Home Hukum Larang Demo di Malioboro, Sultan Dilaporkan ke Ombudsman

Larang Demo di Malioboro, Sultan Dilaporkan ke Ombudsman

Yogyakarta, Gatra.com – Sejumlah lembaga yang tergabung di Aliansi Rakyat untuk Demokrasi Yogyakarta (ARDY) melaporkan Gubernur DIY Sri Sultan Hamengku Buwono X ke Ombudsman Republik Indonesia atas dugaan maladministrasi, Rabu (27/1).

Gubernur DIY diduga melanggar sejumlah prosedur formal saat menyusun Peraturan Gubernur (Pergub) DIY Nomor 1 Tahun 2021 tentang Pengendalian Pelaksanaan Pendapat di Muka Umum pada Ruang Terbuka. Isi aturan ini antara lain melarang unjuk rasa di sejumlah lokasi di DIY, seperti Malioboro dan Keraton Yogyakarta.

Tri Wahyu KH, salah satu perwakilan ARDY, menjelaskan, sebelum pelaporan ini ARDY telah melayangkan somasi ke Sultan untuk mencabut aturan itu.

“Namun, pada hari ketujuh atau batas akhir desakan yang kami minta, tidak terdengar kabar Pergub dicabut. Surat balasan terhadap surat yang kami kirim langsung secara resmi dan patut kepada Gubernur itu pun juga tidak tiba,” ujar Wahyu.

ARDY pun melaporkan Sultan ke Ombudsman karena melanggar sejumlah prosedur formal, seperti pelanggaran asas keterbukaan.

“Seluruh lapisan masyarakat mempunyai kesempatan yang seluas-luasnya untuk memberikan masukan dalam pembentukan peraturan perundang-undangan. Asas keterbukaan ini lantas harus diwujudkan dalam sejumlah hal, yang didasarkan atas salah satunya: aspirasi dan kebutuhan hukum masyarakat,” kata Wahyu.

Menurutnya, masyarakat berhak memberikan masukan secara lisan dan/atau tertulis dalam pembentukan peraturan perundang-undangan, termasuk untuk Pergub tersebut. Masyarakat juga dapat memberikan masukan secara lisan dan/atau tertulis dan dapat mengakses setiap rancangan peraturan perundang-undangan.
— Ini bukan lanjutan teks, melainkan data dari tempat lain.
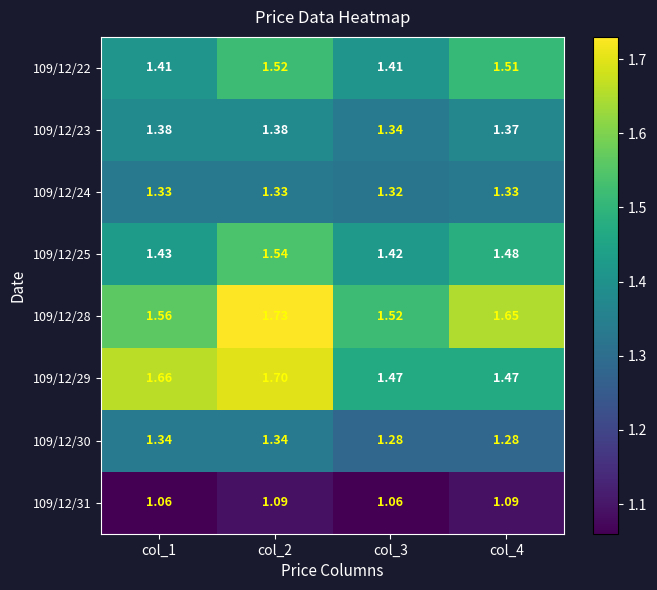

Count the number of categories in the chart.

4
“Akan tetapi, hak masyarakat untuk memberikan masukan secara lisan dan/atau tertulis, baik melalui rapat dengar pendapat umum, kunjungan kerja, sosialisasi atau seminar, lokakarya dan/atau diskusi publik, diduga tidak pernah dipenuhi oleh Gubernur DIY,” kata Wahyu.

Selain itu, rancangan dari Peraturan Gubernur Nomor 1 Tahun 2021 tidak dapat diakses dengan mudah oleh masyarakat bahkan cenderung tertutup.

Selain melanggar asas keterbukaan, Wahyu menyebut Pergub itu melanggar asas-asas umum penyelenggaraan negara seperti asas kepentingan umum. Hal ini mengacu pasal 3 ayat 3 Undang-Undang Nomor 28 Tahun 1999 tentang Penyelenggaraan Negara yang Bersih dan Bebas dari Korupsi, Kolusi, dan Nepotisme.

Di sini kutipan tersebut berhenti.